Now and then, as the book proceeds, its attention slides away from Boone. Jill leaves his side and finds memories of her own death returning: a grotesque murder, as it turns out, for which the killer was never punished. She periodically wanders next door to watch the wedding, which progresses throughout the novel alongside Boone’s decline. These are not really distractions, of course—the book is too tightly constructed for that. Jill’s superhuman empathy for her unrebuked murderer, her ability to share his emotions and thereby see him not as an evildoer but as “an inevitable occurrence,” offers us one way to understand Boone, though she herself struggles to maintain that attitude. And eventually Jill searches the minds of the wedding guests to see whether they, too, are aware of the climate collapse the spirits are haranguing Boone about. She sends her “alertness out in every direction” at the party and finds that “yes, they were. Many of them knew about it, believed in it. But were carrying on.”
These glimpses of the wedding are among the book’s liveliest moments—the bride and groom sneaking off to canoodle in the pantry, which “was, they felt, proof of the daring, special, epic love-bond between them”; a guest whose husband is unfaithful putting on a brave face for “Joyce Jackson, a bright-eyed TV interviewer in her mind,” as she sits alone watching him gaze at his mistress, also a guest at the wedding. The book snaps into focus when it ignores its own great subject in favor of the grubby resentments and delusions that have always powered Saunders’s work. It makes, that is, a strong case for carrying on.
Saunders leaves it to us to connect the guests’ unconcern to the propaganda Boone and his kind have spread for decades. Jill does her best to spare him any suffering, in the end, though the book condemns him instead to join the Frenchman in his endless quest to convince other climate sinners of their crimes—becoming a hopeless Jacob Marley, “a form of Hell,” as Saunders puts it in the outline.
Vigil, in effect, turns against its own conception: repentance comes too late to matter, to Boone or to anyone else.
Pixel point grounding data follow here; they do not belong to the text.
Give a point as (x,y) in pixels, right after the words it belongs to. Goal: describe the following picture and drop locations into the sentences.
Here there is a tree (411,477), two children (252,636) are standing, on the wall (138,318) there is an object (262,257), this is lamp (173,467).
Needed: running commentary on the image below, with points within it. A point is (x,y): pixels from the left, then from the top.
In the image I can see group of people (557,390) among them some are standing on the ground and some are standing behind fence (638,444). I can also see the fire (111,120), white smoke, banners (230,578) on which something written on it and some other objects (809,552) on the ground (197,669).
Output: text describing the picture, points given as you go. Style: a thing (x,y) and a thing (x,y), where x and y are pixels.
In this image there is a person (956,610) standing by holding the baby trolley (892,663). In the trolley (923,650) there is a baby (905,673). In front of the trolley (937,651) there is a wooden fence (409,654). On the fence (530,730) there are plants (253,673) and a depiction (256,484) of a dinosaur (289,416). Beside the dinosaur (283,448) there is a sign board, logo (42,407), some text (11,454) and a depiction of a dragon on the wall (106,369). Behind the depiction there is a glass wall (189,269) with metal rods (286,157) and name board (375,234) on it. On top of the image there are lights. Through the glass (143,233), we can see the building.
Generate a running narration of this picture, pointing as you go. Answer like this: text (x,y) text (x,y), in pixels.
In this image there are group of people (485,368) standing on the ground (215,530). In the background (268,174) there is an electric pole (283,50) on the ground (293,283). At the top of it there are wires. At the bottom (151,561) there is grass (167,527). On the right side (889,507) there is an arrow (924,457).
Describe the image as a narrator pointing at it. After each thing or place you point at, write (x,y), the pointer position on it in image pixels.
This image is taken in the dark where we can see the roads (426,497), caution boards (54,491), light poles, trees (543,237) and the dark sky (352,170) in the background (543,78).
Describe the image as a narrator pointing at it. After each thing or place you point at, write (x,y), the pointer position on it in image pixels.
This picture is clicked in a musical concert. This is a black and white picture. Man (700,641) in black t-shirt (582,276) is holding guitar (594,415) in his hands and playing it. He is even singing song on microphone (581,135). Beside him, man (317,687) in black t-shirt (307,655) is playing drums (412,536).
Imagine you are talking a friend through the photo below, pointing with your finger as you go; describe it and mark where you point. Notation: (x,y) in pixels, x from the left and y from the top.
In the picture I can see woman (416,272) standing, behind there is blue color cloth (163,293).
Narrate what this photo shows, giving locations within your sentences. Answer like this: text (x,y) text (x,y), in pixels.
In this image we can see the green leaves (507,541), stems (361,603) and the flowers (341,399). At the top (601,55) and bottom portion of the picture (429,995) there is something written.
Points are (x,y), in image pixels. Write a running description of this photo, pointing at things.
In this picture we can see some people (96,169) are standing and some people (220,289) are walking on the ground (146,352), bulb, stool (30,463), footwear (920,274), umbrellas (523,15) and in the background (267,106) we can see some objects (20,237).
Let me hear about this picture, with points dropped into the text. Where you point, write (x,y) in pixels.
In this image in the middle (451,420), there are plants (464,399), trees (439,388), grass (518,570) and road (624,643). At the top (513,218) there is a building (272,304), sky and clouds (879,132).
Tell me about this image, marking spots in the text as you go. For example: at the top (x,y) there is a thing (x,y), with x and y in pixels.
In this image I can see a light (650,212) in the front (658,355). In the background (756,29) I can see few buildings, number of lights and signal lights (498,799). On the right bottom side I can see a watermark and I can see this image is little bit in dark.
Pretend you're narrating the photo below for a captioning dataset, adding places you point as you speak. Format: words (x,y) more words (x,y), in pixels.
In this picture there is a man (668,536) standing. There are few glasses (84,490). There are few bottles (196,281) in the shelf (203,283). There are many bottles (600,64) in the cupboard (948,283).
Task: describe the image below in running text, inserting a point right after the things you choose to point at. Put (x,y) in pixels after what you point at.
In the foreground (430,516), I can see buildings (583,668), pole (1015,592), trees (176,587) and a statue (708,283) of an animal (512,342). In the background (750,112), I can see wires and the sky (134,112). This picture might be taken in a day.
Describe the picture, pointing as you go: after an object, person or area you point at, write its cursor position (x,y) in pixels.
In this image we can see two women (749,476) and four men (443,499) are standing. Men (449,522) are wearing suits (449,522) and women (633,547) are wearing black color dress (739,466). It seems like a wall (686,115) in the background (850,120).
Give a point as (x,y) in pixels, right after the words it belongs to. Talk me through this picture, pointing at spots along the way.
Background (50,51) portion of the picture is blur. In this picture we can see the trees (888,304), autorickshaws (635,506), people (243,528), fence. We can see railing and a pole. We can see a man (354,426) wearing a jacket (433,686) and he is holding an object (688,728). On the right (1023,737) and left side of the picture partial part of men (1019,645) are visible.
All it brings is torment to one man, “possibly forever.” Blame changes nothing, can change nothing, at this late date, but nothing is offered in its place. It is part of the book’s unsatisfying, unsettling effect that it goes to such lengths to stage these questions and then negates every answer it offers. Its rage and despair never quite win out over its genial humanity, and never quite lose. The most moving predicament it presents is not Jill’s or Boone’s but the author’s: a writer writing against his own nature, as hard as he can, in the face of the catastrophe.